A heat pump takes heat from a hot resevoir and dissipates heat to a cold one. Both resevoirs are equal mass and specific heat capacity. Show that as the heat engine does maximal work the final temp of the resevoirs = Tf = SQRT(TcTh)

Homework Equations

Qin = Wout + Qout
mc(Th-Tf) = Wout + mc(Tf -Tc)

Efficiency = Wout/Win = 1- (Qin/Qout)

The Attempt at a Solution

Well I know i somehow need to get TcTh^2 in order to get the solution so I used efficiecy as 1 for maximal work out but I also assumed no work in which means I'm dividing by 0! Or if I say 1= 1-Qin/Qout then Qout = 1-Qin and now I am just confused. Help please :)

 

[hotvette]

Remember from calculus how to find the maximum (or minimim) of a function?

 

[Carlo09]

Remember from calculus how to find the maximum (or minimim) of a function?

Are you meaning differentiate and set to 0 and then solve?
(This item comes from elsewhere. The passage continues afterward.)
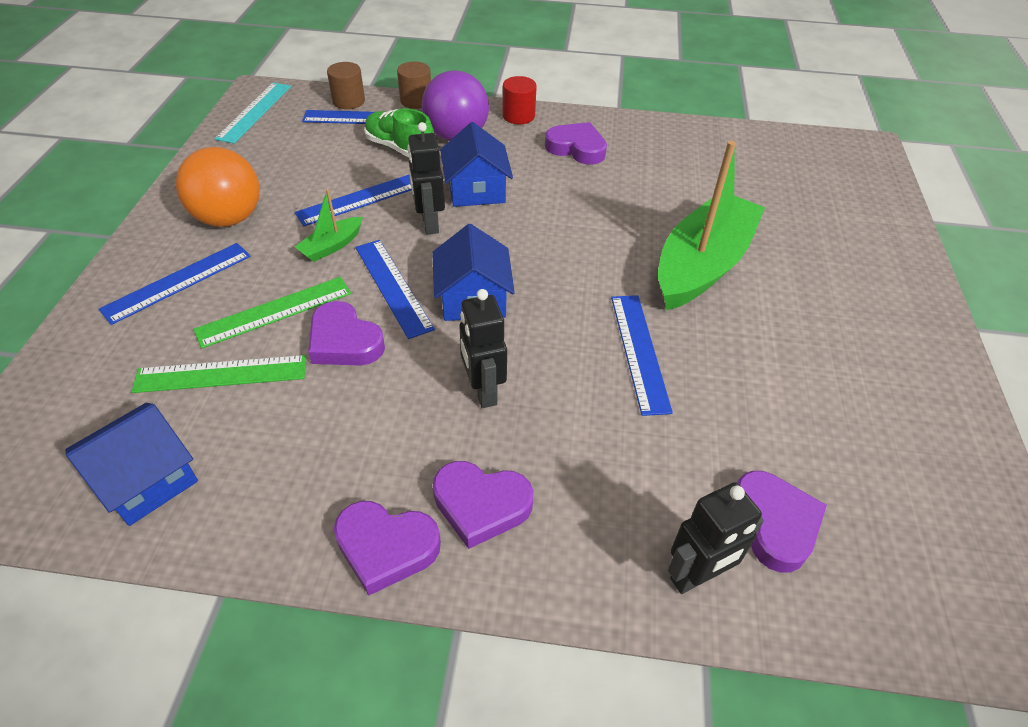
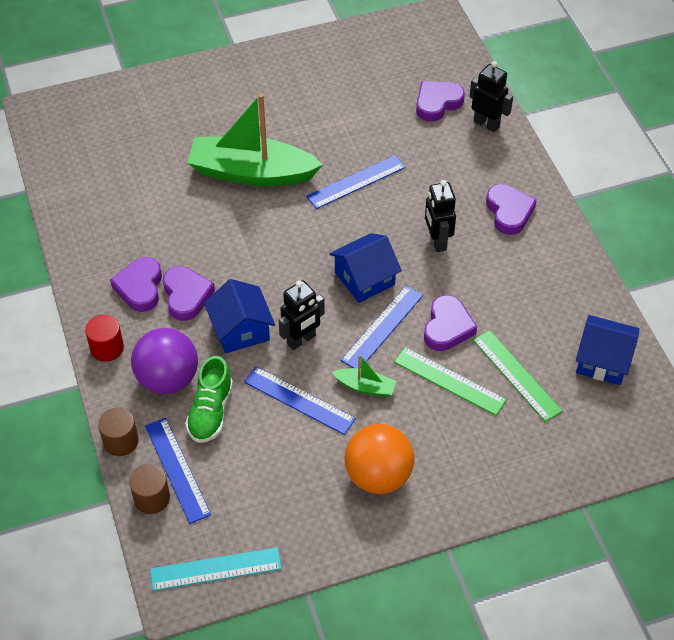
camera: 115 degrees left, 5 degrees up
(178, 282) = (463, 458): blue ruler -> none
(386, 547) = (558, 238): purple heart -> purple heart (186, 296)
(476, 190) = (240, 330): blue house -> blue house turned 75 degrees counterclockwise
(483, 391) = (437, 241): black robot -> black robot turned 120 degrees clockwise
Differentiate again and is D^2f(x)/Dx^2 < 0 then it's a maximum?

 

[hotvette]

Are you meaning differentiate and set to 0 and then solve?

Yep, but you should only have to differentiate once. It should be pretty clear whether you have a max or min.

 

[Carlo09]

Yep, but you should only have to differentiate once. It should be pretty clear whether you have a max or min.

Thank you, Which equation do I differentiate?

 

[Carlo09]

Thank you, Which equation do I differentiate?

Ooo right ok so I have dw/dQ_h = (T1-T2)/T1 = 0

therefore T1-T2 = 0 so T1=T2=T and so

dw/dQ_h = (T-T)/T which is 0 which doesn't help me :S